Dificuldade para engolir alimentos, sejam sólidos, pastosos ou até líquidos, pode ser um dos primeiros sinais de alerta para o câncer de esôfago. Considerado um dos sintomas mais frequentes da doença, o quadro costuma surgir de forma silenciosa e, não raro, é confundido com problemas comuns, como o refluxo. Isso ocorre porque, à medida que o tumor se desenvolve, há um estreitamento progressivo do esôfago, dificultando a passagem dos alimentos.
De acordo com a oncologista Dra. Gabriela Filgueiras Sales, do
Instituto de Oncologia de Sorocaba (IOS), o câncer de esôfago é uma condição
grave e, em grande parte dos casos, diagnosticada em estágios avançados.

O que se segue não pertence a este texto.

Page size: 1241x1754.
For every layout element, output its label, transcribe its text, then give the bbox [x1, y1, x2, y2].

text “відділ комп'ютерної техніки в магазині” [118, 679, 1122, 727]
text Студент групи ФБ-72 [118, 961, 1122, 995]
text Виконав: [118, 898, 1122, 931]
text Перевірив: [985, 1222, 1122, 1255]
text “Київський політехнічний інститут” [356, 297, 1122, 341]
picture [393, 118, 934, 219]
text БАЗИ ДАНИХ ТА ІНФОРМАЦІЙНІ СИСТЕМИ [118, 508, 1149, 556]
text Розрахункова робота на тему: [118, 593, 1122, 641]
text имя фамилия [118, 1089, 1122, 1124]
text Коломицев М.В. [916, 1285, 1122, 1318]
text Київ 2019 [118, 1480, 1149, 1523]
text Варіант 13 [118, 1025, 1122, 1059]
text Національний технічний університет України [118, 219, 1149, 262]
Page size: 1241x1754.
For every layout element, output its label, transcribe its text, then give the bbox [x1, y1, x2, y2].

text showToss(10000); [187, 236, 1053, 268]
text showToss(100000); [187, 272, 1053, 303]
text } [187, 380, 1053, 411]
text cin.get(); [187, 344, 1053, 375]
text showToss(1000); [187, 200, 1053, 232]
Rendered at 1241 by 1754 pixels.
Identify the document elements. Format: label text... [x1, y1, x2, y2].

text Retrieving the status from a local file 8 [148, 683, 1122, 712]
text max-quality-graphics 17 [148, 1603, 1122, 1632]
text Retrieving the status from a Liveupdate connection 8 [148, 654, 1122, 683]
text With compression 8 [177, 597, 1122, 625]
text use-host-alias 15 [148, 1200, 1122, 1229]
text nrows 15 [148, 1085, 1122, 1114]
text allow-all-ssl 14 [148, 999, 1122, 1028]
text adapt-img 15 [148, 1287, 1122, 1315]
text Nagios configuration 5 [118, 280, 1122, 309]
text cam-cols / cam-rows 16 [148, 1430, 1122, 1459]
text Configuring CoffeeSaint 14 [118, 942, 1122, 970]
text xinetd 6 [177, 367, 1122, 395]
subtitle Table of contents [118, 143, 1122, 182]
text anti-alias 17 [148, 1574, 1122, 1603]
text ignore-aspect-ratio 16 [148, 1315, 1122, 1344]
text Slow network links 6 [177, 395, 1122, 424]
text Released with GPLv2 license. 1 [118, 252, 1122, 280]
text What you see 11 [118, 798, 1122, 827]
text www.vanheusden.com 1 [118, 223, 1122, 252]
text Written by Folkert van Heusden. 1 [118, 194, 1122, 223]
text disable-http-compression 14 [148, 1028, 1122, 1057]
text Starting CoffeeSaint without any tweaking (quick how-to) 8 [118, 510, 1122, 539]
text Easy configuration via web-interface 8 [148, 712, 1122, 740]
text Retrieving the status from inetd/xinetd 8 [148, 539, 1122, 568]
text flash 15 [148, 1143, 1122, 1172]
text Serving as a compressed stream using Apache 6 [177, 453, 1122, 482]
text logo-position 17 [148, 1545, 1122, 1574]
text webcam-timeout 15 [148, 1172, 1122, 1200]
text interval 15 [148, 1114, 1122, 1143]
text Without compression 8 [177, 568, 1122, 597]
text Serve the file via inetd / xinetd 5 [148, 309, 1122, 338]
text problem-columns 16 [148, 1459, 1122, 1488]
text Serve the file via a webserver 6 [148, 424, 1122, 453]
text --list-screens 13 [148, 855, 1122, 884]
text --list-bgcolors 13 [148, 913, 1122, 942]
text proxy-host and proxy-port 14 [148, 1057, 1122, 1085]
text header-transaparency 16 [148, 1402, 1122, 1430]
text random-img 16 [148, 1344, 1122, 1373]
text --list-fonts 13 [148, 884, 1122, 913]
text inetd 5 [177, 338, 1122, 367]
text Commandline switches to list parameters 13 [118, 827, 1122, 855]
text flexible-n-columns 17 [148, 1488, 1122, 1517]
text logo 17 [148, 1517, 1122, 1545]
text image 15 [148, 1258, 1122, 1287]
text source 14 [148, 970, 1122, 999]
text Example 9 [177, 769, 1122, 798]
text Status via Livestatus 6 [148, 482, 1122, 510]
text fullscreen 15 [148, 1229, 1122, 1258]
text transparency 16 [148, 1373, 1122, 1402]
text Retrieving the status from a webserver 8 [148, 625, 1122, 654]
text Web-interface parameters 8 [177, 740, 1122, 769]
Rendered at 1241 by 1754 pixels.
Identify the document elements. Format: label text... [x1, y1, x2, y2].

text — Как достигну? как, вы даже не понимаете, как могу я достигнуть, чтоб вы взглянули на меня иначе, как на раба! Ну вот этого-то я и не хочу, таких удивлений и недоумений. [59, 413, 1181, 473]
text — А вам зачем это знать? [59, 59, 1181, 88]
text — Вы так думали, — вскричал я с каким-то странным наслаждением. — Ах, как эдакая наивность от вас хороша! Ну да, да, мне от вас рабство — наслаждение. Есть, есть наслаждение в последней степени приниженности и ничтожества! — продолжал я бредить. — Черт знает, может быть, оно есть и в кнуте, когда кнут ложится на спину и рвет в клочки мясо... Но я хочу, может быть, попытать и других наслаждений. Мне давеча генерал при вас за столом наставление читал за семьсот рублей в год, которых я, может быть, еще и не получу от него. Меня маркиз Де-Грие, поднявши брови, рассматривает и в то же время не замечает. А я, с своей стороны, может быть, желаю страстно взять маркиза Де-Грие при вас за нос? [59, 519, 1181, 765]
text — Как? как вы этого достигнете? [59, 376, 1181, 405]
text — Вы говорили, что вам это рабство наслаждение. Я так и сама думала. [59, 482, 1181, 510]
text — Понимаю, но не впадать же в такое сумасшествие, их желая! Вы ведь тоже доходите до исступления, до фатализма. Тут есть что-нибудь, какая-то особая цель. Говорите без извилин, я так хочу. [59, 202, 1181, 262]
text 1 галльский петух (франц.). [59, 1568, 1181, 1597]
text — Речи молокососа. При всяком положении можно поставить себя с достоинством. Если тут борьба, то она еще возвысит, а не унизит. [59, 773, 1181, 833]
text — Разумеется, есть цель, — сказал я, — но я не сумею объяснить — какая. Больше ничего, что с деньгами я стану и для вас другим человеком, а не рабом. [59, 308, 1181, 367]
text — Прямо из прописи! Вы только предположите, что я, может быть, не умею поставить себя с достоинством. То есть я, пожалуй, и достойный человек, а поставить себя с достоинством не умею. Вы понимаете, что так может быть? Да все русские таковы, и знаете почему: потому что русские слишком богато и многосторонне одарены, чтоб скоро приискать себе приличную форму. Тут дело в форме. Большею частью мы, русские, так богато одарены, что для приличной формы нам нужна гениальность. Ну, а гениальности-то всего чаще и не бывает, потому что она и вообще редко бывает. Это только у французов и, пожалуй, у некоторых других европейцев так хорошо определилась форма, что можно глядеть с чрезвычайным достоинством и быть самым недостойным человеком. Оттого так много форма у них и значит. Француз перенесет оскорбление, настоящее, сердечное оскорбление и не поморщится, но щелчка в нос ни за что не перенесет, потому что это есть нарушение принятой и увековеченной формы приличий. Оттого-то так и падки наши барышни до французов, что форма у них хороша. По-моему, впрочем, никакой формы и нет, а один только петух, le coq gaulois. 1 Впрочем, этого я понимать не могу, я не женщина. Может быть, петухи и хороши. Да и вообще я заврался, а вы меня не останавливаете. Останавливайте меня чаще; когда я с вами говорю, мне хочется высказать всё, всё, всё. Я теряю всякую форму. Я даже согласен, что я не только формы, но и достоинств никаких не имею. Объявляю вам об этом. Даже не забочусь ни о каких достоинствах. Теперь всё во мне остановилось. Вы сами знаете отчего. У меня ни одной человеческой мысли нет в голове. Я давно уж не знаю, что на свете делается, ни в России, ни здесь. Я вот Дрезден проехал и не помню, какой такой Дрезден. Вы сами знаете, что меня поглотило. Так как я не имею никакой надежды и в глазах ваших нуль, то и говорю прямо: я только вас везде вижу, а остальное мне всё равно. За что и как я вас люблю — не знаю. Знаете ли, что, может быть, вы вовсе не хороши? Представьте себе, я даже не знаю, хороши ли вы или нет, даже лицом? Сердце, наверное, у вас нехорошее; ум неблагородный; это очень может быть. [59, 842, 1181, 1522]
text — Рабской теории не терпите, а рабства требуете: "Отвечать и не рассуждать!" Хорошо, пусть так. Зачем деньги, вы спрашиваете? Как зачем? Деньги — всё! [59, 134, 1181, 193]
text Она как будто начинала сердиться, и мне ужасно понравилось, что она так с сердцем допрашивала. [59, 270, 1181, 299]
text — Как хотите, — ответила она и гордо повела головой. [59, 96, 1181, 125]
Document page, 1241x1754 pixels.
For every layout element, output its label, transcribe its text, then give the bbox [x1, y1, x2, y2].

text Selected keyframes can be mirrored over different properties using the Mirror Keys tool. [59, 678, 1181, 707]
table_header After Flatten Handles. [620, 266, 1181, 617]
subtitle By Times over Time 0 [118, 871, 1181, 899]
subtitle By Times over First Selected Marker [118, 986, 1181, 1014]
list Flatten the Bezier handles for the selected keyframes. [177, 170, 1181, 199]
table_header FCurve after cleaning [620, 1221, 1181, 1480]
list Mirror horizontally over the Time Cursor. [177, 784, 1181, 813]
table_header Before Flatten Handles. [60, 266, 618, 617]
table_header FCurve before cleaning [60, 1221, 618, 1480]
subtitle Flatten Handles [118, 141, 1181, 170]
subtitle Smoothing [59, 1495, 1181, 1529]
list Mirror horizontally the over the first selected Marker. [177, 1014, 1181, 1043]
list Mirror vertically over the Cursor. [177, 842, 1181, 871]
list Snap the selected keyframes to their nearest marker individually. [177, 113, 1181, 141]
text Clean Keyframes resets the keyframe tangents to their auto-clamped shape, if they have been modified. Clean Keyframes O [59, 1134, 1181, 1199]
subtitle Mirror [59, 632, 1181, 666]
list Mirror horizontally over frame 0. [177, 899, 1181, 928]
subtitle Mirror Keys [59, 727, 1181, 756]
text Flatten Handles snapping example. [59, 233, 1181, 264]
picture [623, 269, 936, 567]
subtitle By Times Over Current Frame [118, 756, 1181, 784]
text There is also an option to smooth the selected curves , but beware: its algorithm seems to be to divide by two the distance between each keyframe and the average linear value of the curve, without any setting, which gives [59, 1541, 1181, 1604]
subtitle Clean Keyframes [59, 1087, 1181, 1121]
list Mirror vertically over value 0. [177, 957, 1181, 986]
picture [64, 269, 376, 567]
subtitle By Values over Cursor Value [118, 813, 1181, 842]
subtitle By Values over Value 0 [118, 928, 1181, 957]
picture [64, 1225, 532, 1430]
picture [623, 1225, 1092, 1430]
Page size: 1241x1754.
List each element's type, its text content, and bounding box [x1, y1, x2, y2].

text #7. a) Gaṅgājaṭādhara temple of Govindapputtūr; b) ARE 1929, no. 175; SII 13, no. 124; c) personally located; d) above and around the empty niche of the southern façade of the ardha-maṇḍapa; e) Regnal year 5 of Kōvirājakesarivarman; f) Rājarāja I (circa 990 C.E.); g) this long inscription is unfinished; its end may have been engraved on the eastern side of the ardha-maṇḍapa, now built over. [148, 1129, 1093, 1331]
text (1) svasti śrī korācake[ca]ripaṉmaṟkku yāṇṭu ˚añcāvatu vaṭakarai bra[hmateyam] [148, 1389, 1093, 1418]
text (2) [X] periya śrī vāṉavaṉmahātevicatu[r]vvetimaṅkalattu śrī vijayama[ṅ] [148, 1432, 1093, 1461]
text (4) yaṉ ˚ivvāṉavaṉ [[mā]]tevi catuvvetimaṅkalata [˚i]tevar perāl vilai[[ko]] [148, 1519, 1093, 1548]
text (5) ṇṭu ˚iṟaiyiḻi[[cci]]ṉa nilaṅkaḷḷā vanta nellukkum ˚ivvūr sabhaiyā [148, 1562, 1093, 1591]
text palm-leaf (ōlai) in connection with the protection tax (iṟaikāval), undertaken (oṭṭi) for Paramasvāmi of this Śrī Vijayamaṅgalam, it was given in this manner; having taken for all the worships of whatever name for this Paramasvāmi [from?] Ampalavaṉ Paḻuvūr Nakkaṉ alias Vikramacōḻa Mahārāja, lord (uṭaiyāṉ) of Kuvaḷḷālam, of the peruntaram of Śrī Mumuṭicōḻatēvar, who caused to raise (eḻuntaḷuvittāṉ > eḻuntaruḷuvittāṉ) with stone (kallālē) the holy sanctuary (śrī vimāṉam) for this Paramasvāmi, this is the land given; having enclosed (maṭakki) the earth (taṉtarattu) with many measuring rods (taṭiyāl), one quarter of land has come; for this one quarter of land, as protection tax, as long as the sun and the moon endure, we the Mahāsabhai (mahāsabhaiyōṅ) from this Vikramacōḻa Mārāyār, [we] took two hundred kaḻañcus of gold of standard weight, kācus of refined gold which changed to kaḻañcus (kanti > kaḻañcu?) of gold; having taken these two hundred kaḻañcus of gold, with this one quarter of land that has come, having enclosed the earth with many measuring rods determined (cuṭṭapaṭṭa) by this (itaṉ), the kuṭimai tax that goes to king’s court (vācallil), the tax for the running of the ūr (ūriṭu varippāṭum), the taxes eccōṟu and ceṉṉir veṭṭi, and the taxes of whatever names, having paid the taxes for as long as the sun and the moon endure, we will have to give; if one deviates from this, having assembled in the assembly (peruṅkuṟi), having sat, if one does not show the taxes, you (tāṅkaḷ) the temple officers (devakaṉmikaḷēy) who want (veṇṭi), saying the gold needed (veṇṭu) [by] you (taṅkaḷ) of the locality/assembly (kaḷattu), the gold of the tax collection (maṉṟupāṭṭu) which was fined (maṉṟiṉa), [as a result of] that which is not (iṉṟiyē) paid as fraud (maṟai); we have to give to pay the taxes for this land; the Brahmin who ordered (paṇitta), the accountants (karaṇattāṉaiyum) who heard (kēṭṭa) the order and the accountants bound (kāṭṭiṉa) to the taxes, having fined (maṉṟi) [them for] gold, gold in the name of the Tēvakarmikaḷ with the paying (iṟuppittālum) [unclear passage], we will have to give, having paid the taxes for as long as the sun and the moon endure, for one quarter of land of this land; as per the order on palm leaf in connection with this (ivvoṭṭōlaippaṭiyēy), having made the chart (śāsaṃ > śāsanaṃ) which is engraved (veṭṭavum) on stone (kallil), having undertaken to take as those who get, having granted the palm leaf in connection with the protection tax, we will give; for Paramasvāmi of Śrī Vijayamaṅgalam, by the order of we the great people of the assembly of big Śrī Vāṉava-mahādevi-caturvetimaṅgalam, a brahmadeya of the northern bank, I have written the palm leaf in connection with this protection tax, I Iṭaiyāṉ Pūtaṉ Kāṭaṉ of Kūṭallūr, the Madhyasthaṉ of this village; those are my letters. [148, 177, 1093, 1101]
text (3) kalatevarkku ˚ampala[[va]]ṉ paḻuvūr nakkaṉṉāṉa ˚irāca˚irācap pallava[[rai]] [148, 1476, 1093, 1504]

“Apenas uma pequena parcela dos tumores é descoberta em indivíduos
assintomáticos. As manifestações clínicas mais frequentes são dor ao engolir
(odinofagia), emagrecimento sem dieta, tosse persistente, rouquidão, fraqueza —
geralmente por anemia — e falta de ar”, explica.
Abril é o mês dedicado à conscientização sobre o câncer de esôfago, o oitavo mais comum no mundo e que afeta, principalmente, homens acima dos 50 anos. No Brasil, o tipo mais frequente é o carcinoma epidermóide (CEC), responsável por cerca de 96% dos casos. Já o adenocarcinoma, embora mais raro, tem apresentado aumento significativo nas últimas décadas, especialmente nas populações ocidentais. “Esse crescimento está associado ao aumento da obesidade e da doença do refluxo gastroesofágico, fatores diretamente ligados ao desenvolvimento do adenocarcinoma”, afirma a médica.
Fatores de risco
Entre os principais fatores de risco para o câncer de esôfago estão o tabagismo, o consumo excessivo de bebidas alcoólicas e o hábito de ingerir líquidos muito quentes — em temperaturas acima de 65°C. “O álcool está fortemente associado ao aumento do risco de desenvolvimento do carcinoma de células escamosas. Já o tabaco é um fator de risco importante para ambos os tipos de tumor”, destaca Dra. Gabriela.
Além desses, o excesso de gordura corporal (obesidade) e a
exposição ocupacional à radiação ionizante — como no caso de trabalhadores da
construção civil, metalurgia, indústria de couro, borracha, mineração,
lavanderias a seco, entre outros — também podem contribuir para o surgimento da
doença.
Diagnóstico e tratamento
O diagnóstico do câncer de esôfago é feito por meio da endoscopia
digestiva alta (EDA), com biópsia das lesões suspeitas. “Uma vez confirmado, o
paciente deve realizar exames de imagem, como tomografias, para avaliação do
estágio da doença e definição do tratamento mais adequado”, explica a médica.
O tratamento é complexo e multidisciplinar, envolvendo cirurgiões
oncológicos, oncologistas clínicos, endoscopistas, radioterapeutas e outros
profissionais, como nutricionistas e equipe de apoio. As abordagens incluem
cirurgia, quimioterapia, radioterapia e imunoterapia, a depender do tipo,
tamanho e localização do tumor.
Prevenção é o melhor caminho
Dra. Gabriela reforça que a melhor forma de prevenir o câncer de esôfago é manter hábitos de vida saudáveis. “Evite fumar e consumir bebidas alcoólicas. Pratique atividades físicas e não consuma alimentos ou bebidas muito quentes. São atitudes simples que fazem a diferença. E, claro, qualquer sintoma que persista ou piore com o tempo deve ser investigado por um médico de confiança”, finaliza.